Return the stretch of the Lake Eola swan article from "Bolin voiced concern" through "1 year old.", copied word for word.

**** DOCUMENT SECTION

The sky formed an imposing blanket of menacing gray downtown Oct. 26 as steely-eyed volunteers gathered around Lake Eola to stage a battle with nature. Orlando’s beloved swan population – which by intelligent design or an evolutionary glitch has come to call the dyed sinkhole its home – was the subject of a well-intentioned assault on its freedom.

“Y’all missed me getting crapped on,” said Orlando District 4 commissioner Patty Sheehan, whose jeans were soaked to her thighs from a day of swan-wrangling. “With this group that’s a badge of honor.”

Why all the fuss? The First Annual Veterinary Medical Exam Program, at which veterinarians will address the health concerns of the large aquatic birds and install microchips in their breasts for identification.

The day wasn’t without controversy, however. While Orlando officially purports to keep 44 of the graceful creatures fed and cared for in Lake Eola, swan experts were able to corral fewer than 20 birds in makeshift orange pens.

“I don’t know where they got 44 from,” said Shirley Bolin of the Orlando-based swan advocacy group the Regal Swan.

A clue to this mystery may be found in the fact that some of the swans cornered in one end of the lake simply took off, flying over the heads of the kayakers circling them. “Tighten up the hole!” Bolin screamed at her volunteers in an attempt to cut off escape routes.

Ultimately, there was no escape. Swans were pulled from the lake by Sheehan and other volunteers, who were careful to hold their beaks shut because swans are actually foul-tempered and have been known to bite. One swan was apparently injured while in Sheehan’s grip and required hydrogen peroxide for a small cut.

There are two swan species in Lake Eola: English mute swans and Australian black swans. They had to be kept in separate pens because, as Bolin noted, the black birds are more aggressive than the white ones.

Bolin voiced concern for the swans’ well-being, most notably fearing something she called “pink bacteria,” which actually turns the birds pink. The treatment? A good scrubbing in Dawn dish soap.

There is also the possibility that the birds could leave Lake Eola, in which case they would be considered feral by the state of Florida and (because they are not native) subject to being shot. “The state can come in, shoot ’em, and then charge you for the bullet,” said Bolin. Hence the microchips. The Regal Swan took the further precaution of clipping the birds’ wings, which is referred to as “pinioning.”

“It’s like clipping your nails,” said Bolin. “Or circumcision.”

The penned swans were also sexed, which can’t be done until a swan is at least 1 year old.

Nearby, a man viewing the goings-on offered his commentary: “I hope they’re not feeding more than 25 birds,” he said.

********
**** RAW DATA

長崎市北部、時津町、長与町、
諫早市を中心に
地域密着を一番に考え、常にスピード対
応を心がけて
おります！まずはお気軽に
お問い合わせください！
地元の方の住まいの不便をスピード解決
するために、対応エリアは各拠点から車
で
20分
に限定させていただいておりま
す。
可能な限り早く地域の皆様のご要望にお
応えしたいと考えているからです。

********

ANSWER SECTION.
Bolin voiced concern for the swans’ well-being, most notably fearing something she called “pink bacteria,” which actually turns the birds pink. The treatment? A good scrubbing in Dawn dish soap.

There is also the possibility that the birds could leave Lake Eola, in which case they would be considered feral by the state of Florida and (because they are not native) subject to being shot. “The state can come in, shoot ’em, and then charge you for the bullet,” said Bolin. Hence the microchips. The Regal Swan took the further precaution of clipping the birds’ wings, which is referred to as “pinioning.”

“It’s like clipping your nails,” said Bolin. “Or circumcision.”

The penned swans were also sexed, which can’t be done until a swan is at least 1 year old.